**Work to complete**
1. In the passage on spiritual experience, what does the wise one adjust instead of frantically trying to straighten shadows?
2. Please continue the passage on spiritual experience from the point where it stops.

**Passage**
════

In saying this I do not recommend bowing under the pressure of events as helpless victims; quite the reverse. Instead of frantically trying to straighten shadows, the wise one adjusts the substance which is casting them. Far from advocating a cessation of honest efforts in educational, political, economic fields (which are vital to the maintenance of an effective social order), this teaching urges only a deeper inquiry into the source of ideals, and the individual adoption of the spiritual method of their fulfillment.

Spiritual experience teaches the folly of imitating examples in the attempt to be and do good, because if you think of yourself as an obedient child of an external Creator, you are functioning as the lifeless marionette of an unknown operator. We sleep collectively as Adam, whole masses being moved and directed by dictatorships of one kind or another–political, ecclesiastical, personal–but we wake individually as Christ, the living presence of creativity, and no longer tremble to take the next forward step on the authority of our own spiritual initiative.

════

**Material**
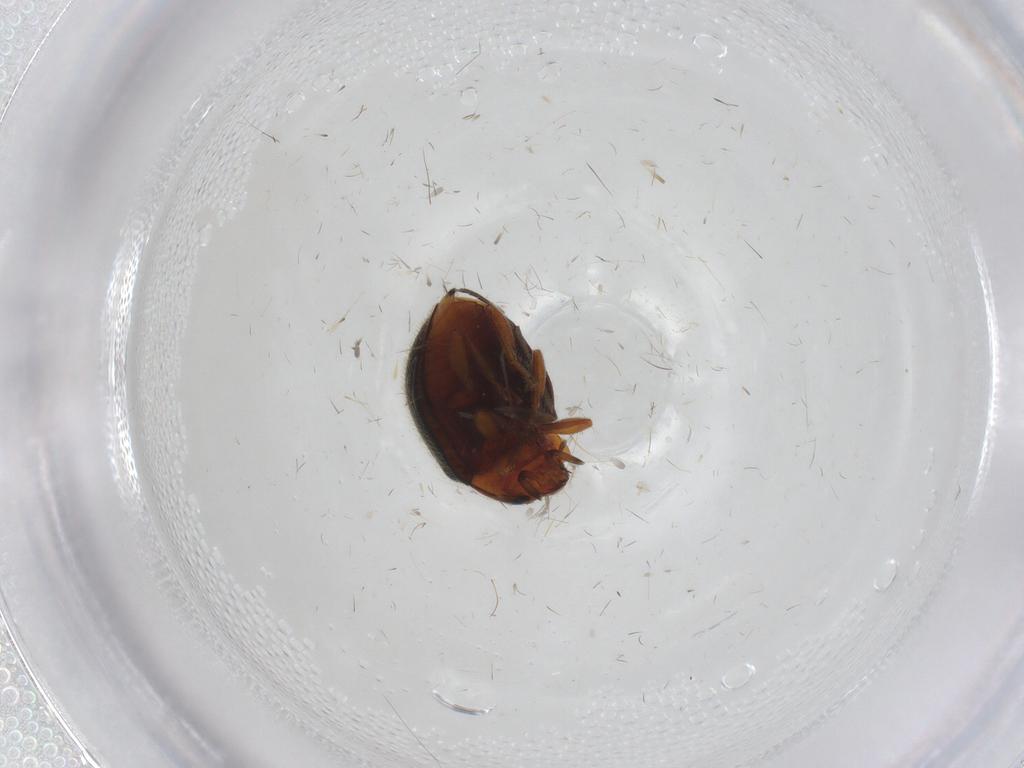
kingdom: Animalia
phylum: Arthropoda
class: Insecta
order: Coleoptera
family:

════

**Responses in order**
1. The substance which is casting them.

2.
Ralph Waldo Emerson wrote, in his Essay on Self-Reliance:

“Familiar as the voice of the mind is to each, the highest merit we ascribe to Moses, Plato, and Milton is that they set at naught books and traditions, and spoke not what men, but what they thought.”

Cease looking to anyone “else” for authority to act. Lincoln could not look to Washington, nor even to one of his own time, for authority to take the course that he alone could feel he must take in order to preserve the union. As you rise from fourth-grade patterns of worshiping idols and trying to emulate “them,” and reverently live the Godhood which is your identity, you become free from that state presented in the Old Testament as the “Law of Moses” and characterized by the language of “thou shalt not”; then you cease looking to others to save you, or to manufacture the condition of peace for you over the conference tables of the world. As long as you cast about on the outside for authority, you will find someone to wield it, and as a consequence you will find yourself subservient to that one.

If you have an inspiring ideal, as the painting of Washington illustrates, live it. Live as the very substance of it, as the picture of Lincoln illustrates. Then nothing and no one can prevent its appearance. But do not look to anyone “else” for the authority to give it evidence, for in so doing, you would be surrendering your standpoint of “I am the light of the world,” and would be identifying yourself as a mere character in a play, totally helpless to be or do anything.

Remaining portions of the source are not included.